Wednesday, June 22, 2011

Unexpected Findings

In geology class we went on a required river rafting trip which lasted three days and two nights. At night we set up camp on a beach or sandbar. After setting camp for the second night, we decided to take a hike up a wash near our camp. We found lots of wild flowers and a variety of rocks, some with crystals, others brown and bland, but mostly chert and limestone. While hunting for interesting rocks, the advisor that was with us found a rock that we later found out contained a mineral called glauconite. Mrs. Faatz was very excited to see this and told us that this rock is glauconitic sandstone from the Lodore Formation. Glauconite is a clay that forms in shallow marine conditions. It is "typically found as rounded aggregates or 'pellets' of very fine grained scaly particles, having a blue-green to yellow-green color" (

After seeing the glauconite and other interesting rocks, Mrs. Faatz decided she wanted to hike back up there and see what she could find. While up there for the second time, we made the discovery. Amanda saw a boulder that she wanted to test to find out what it was. Right before putting acid on it she realized that there were fossils that looked like clam and snail shells. They weren't what we thought though.

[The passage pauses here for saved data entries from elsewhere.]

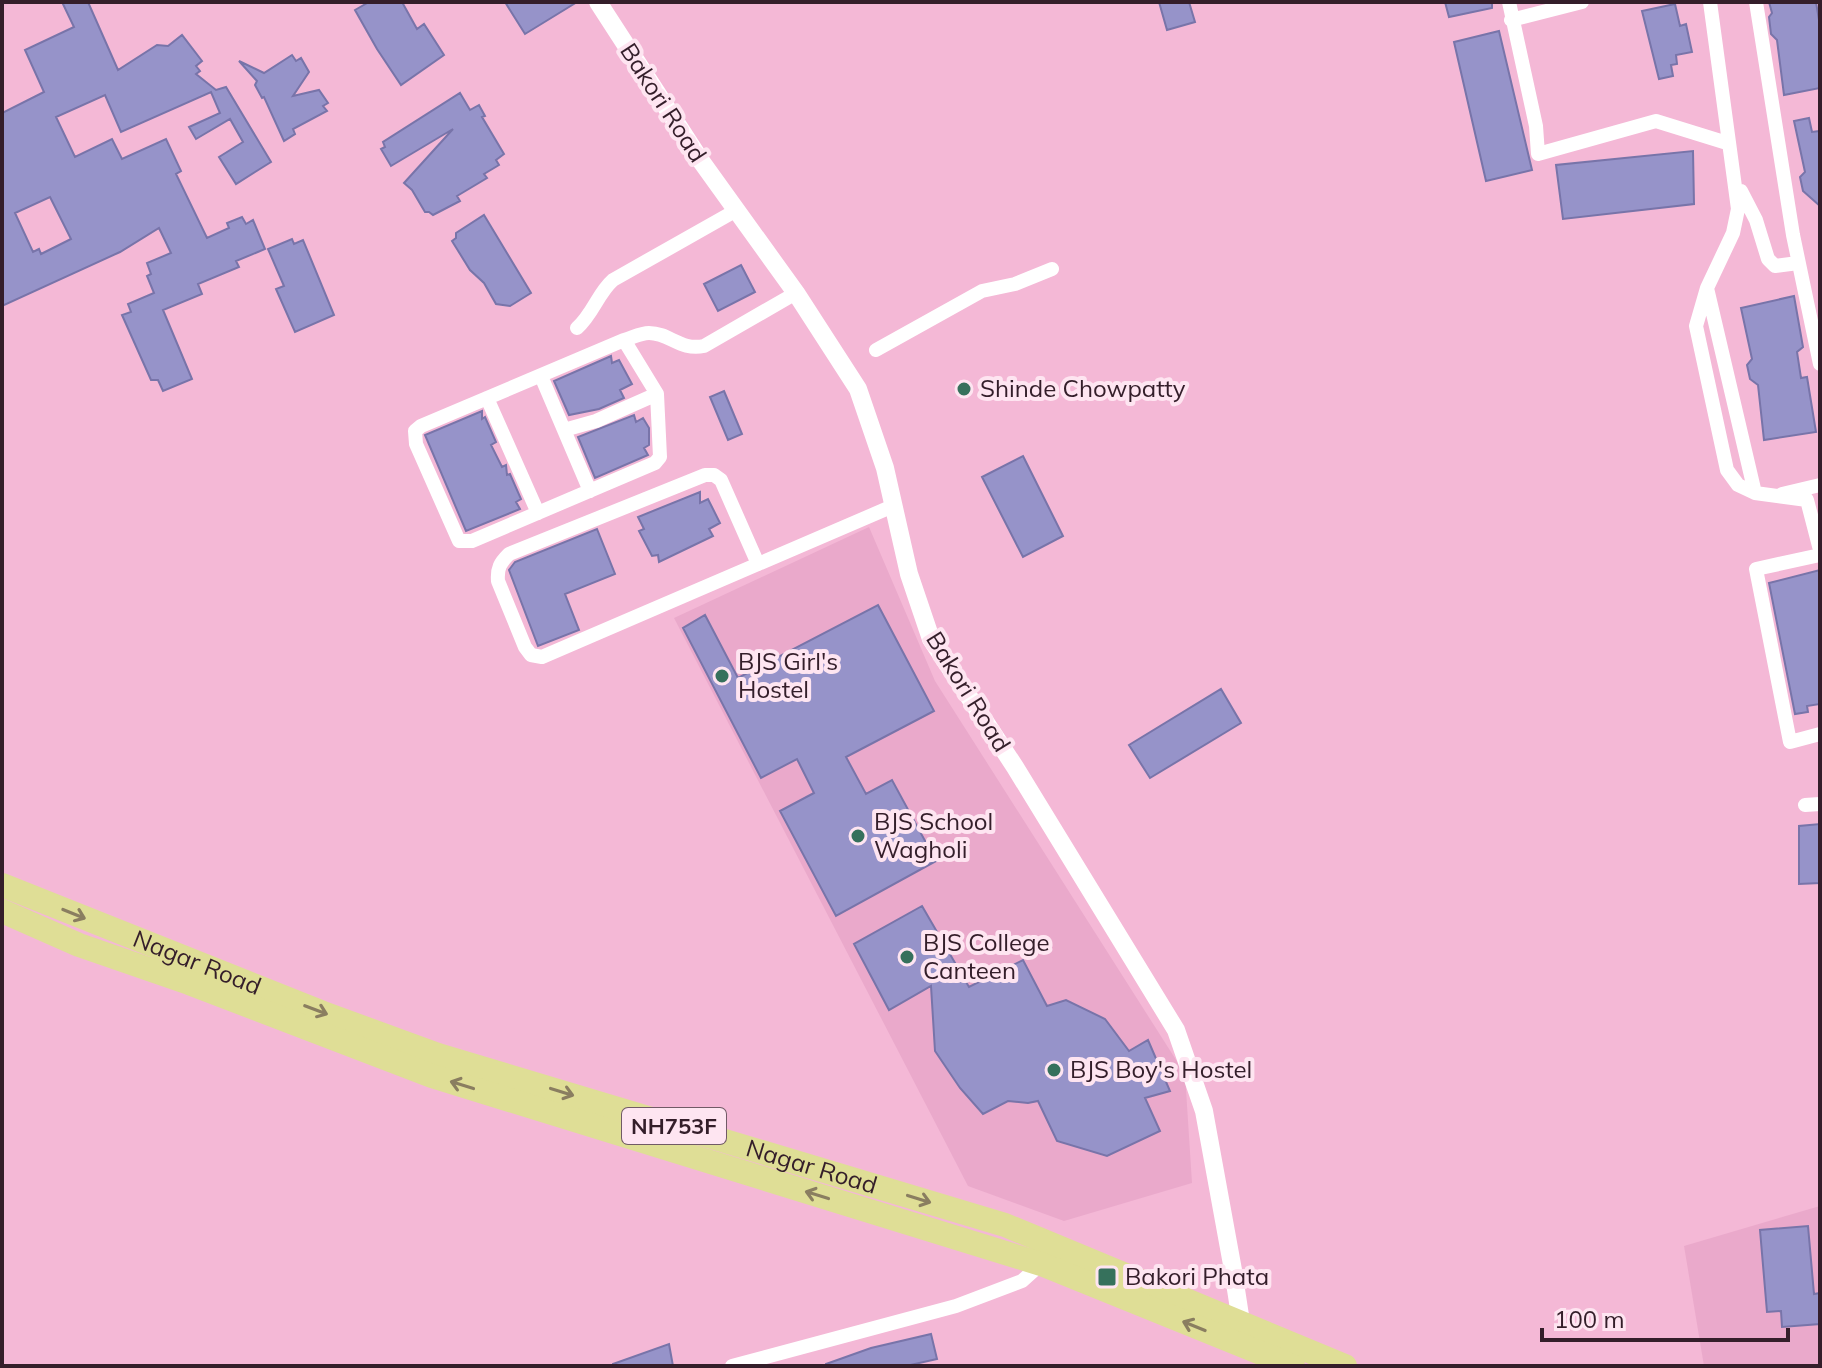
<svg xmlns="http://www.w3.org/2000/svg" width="1822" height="1368" font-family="Mulish,sans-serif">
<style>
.built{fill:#eaa9cb}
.building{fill:#9693c9;stroke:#7874a9;stroke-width:2;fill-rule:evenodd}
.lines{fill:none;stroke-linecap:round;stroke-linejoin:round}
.minor{stroke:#fff;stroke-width:14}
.tertiary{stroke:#fff;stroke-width:18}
.trunk{stroke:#dfde96;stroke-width:24}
.oneway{stroke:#8a7e60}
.poi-dot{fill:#36715c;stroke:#fee5f1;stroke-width:3}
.labels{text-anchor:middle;stroke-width:8;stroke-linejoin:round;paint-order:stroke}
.shield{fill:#fee5f1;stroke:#715a66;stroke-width:2}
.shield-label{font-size:22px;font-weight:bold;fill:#341e2a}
.street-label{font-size:24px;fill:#341e2a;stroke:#fee5f1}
.poi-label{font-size:24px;fill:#341e2a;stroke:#fee5f1;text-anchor:start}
</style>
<rect width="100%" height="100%" fill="#f4b8d6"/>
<path class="built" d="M869 527 935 681 1185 1074 1192 1183 1064 1221 968 1186 674 618Z
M1820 1206V1366H1704L1684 1246Z"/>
<path class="building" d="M62 2H88L118 70 157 45 168 46 182 35 202 61 196 66 200 71 196 74 216 90 226 87 271 162 236 184 219 157 243 142 230 119 196 139 189 127 220 113 211 92 121 132 105 95 56 117 75 157 112 139 122 159 166 139 181 171 176 174 207 238 229 228 227 223 242 217 246 224 253 220 265 249 236 261 239 267 198 284 202 294 163 310 192 379 163 391 158 380H151L122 315 131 312 128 304 154 293 147 276 151 274 147 263 171 253 159 228 120 252 2 306V113L44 92 25 50 74 27ZM50 197 71 239 41 254 39 249 33 252 15 213Z
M369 2H402L417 29 424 24 444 55 401 85 377 49 355 10Z
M505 2H577L525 34Z
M1159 2H1189L1195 22 1167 30Z
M1445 2H1492V8L1449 17Z
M1769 2H1816L1820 26V88L1784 95 1777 40 1771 34 1769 17 1772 13Z
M1675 4 1680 26 1686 24 1692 52 1676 55 1677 64 1671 65 1673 76 1659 79 1642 11Z
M1499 31 1532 170 1486 181 1454 42Z
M292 55 296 61 301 58 309 72 293 96 319 90 328 103 323 106 327 111 293 129 295 134 284 141 264 97 262 98 255 85 257 81 239 61 264 73Z
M460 93 470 110 479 105 485 116 482 117 504 154 496 160 499 165 484 174 487 178 457 196 460 201 433 215 429 212H425L412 190 404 183 453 129 391 166 381 149 385 147 383 142Z
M1809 118 1812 132 1820 131V206L1803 191 1800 177 1805 172 1794 121Z
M1693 151 1694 204 1563 219 1556 165Z
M484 215 531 293 510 306 496 304 484 283 470 270 452 241 456 238V233Z
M292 239 294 244 303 240 334 315 295 332 276 289 284 286 268 249Z
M741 265 755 292 718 311 704 284Z
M1794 296 1803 347 1797 352 1801 378 1807 377 1816 432 1764 440 1758 385 1750 379 1747 365 1752 359 1741 308Z
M611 356 612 363 619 360 632 384 620 390 624 398 599 409 569 415 554 381Z
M724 391 742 434 728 440 710 397Z
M482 411V419L485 417 496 442 491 445 502 467 506 465 507 475 510 474 521 499 516 502 520 509 466 531 425 435Z
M634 415 636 422 643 418 649 428V445L644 448 648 455 595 478 578 437Z
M1023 456 1063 536 1023 557 982 477Z
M700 492V503L708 499 720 523 709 529 713 536 659 562 658 555 652 556 639 531 644 529 638 517Z
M597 529 615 574 565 594 579 630 538 646 509 570 515 562Z
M1820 570V704L1807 706 1808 712 1795 714 1769 583Z
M878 605 934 711 846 757 866 794 892 780 936 861 836 916 780 811 814 793 797 759 761 778 683 628 705 615 738 678Z
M1221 689 1241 723 1150 778 1129 745Z
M1820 824V883L1799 884V826Z
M922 906 969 987 1023 960 1047 1006 1066 1000 1105 1019 1129 1051 1148 1040 1170 1091 1145 1098 1160 1131 1107 1156 1057 1141 1038 1101 1028 1103 1008 1101 983 1114 960 1088 935 1051 931 986 889 1010 854 944Z
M1808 1226 1814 1294 1820 1293V1324L1782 1327 1781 1311 1767 1312 1760 1230Z
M931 1334 937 1359 906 1366H826V1364L871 1348Z
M669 1344 673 1366H613V1364Z"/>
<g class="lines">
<path class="minor" d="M1509 2 1536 126 1538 154 1656 121 1727 143
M1710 2 1738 209 1733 233 1707 288 1755 493
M1756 2 1793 235 1820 364
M1511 20 1582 2
M1741 191 1756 220 1768 259 1775 266 1798 263
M1707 288 1696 326 1727 470 1738 485 1755 493 1807 500 1820 550
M577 328C593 314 598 293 613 280L735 211
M624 340 657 394 660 457 655 463 472 541H459L416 444 415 431 421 426 624 340C632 338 640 333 649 333 670 333 680 351 704 346L796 293
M876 350 982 291 1015 284 1052 269
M541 376 590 491
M487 398 538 513
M564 430 596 421 657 394
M1782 494 1820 485
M1820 555 1756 569 1790 742 1820 734
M758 564 721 480 714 475H705L509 554C500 563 497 568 498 581L525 647 531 655 542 657 893 506
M1805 805 1820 804
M732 1366 956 1306 1022 1281 1041 1264"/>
<path class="tertiary" d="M598 2 701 161 796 293 858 389 885 468 909 574 931 639 1015 767 1176 1030 1204 1111 1233 1270 1241 1322 1239 1332"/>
<g class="trunk">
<path id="s1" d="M2 885 323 1013 438 1055 1005 1225 1345 1366"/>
<path d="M2 911 79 945 189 983 432 1076 1041 1264 1293 1366"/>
</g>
</g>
<defs><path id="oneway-shaft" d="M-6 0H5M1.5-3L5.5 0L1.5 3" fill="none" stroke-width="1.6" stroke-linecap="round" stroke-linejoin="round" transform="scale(2)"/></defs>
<g class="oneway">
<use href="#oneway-shaft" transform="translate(74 914) rotate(22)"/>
<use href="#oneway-shaft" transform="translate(316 1010) rotate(21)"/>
<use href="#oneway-shaft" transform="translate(462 1085) rotate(-163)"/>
<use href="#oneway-shaft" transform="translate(562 1092) rotate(17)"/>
<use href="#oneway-shaft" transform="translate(817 1195) rotate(-163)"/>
<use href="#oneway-shaft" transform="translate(919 1199) rotate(17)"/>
<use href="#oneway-shaft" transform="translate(1194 1326) rotate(-158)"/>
</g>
<g class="poi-dot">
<circle cx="964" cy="389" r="8"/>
<circle cx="722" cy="676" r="8"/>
<circle cx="858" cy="836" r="8"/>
<circle cx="907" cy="957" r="8"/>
<circle cx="1054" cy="1070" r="8"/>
<rect x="1097" y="1267" width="20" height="20" rx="4"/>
</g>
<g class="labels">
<rect class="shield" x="622" y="1108" width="104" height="36" rx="6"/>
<g class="shield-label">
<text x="674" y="1134">NH753F</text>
</g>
<g class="street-label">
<text transform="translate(663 103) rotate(57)" y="8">Bakori Road</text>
<text transform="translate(968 692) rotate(58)" y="8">Bakori Road</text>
<text dy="8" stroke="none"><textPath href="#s1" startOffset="210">Nagar Road</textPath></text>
<text dy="8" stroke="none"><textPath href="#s1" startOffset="858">Nagar Road</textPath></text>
</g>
<g class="poi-label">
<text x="980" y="397">Shinde Chowpatty</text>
<text x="738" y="670">BJS Girl's<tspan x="738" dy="28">Hostel</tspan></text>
<text x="874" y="830">BJS School<tspan x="874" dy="28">Wagholi</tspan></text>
<text x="923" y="951">BJS College<tspan x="923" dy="28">Canteen</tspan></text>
<text x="1070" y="1078">BJS Boy's Hostel</text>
<text x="1125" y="1285">Bakori Phata</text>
</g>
</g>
<rect width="1822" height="1368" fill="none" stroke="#341e2a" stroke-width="8"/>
<path d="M1542 1328v12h246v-12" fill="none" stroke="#341e2a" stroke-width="4"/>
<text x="1554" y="1328" font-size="24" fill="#341e2a" stroke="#fee5f1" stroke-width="6" paint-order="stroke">100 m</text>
</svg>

These fossils were brachiopods and crinoids. Relative dating using the fossils allows us to say this rock is Mississippian in age (about 350 million years ago). These animals lived shallow tropical seas. This limestone is part of the Madison Formation and was found in the wash because it had been eroded from the cliffs above us. After the brachiopods and crinoids died, sediment slowly started to build up and eventually enough sediment was deposited over them to compress them into the boulder that we saw. Although we didn't plan on finding fossils on this trip, it was fun, interesting, and fit for a geology trip.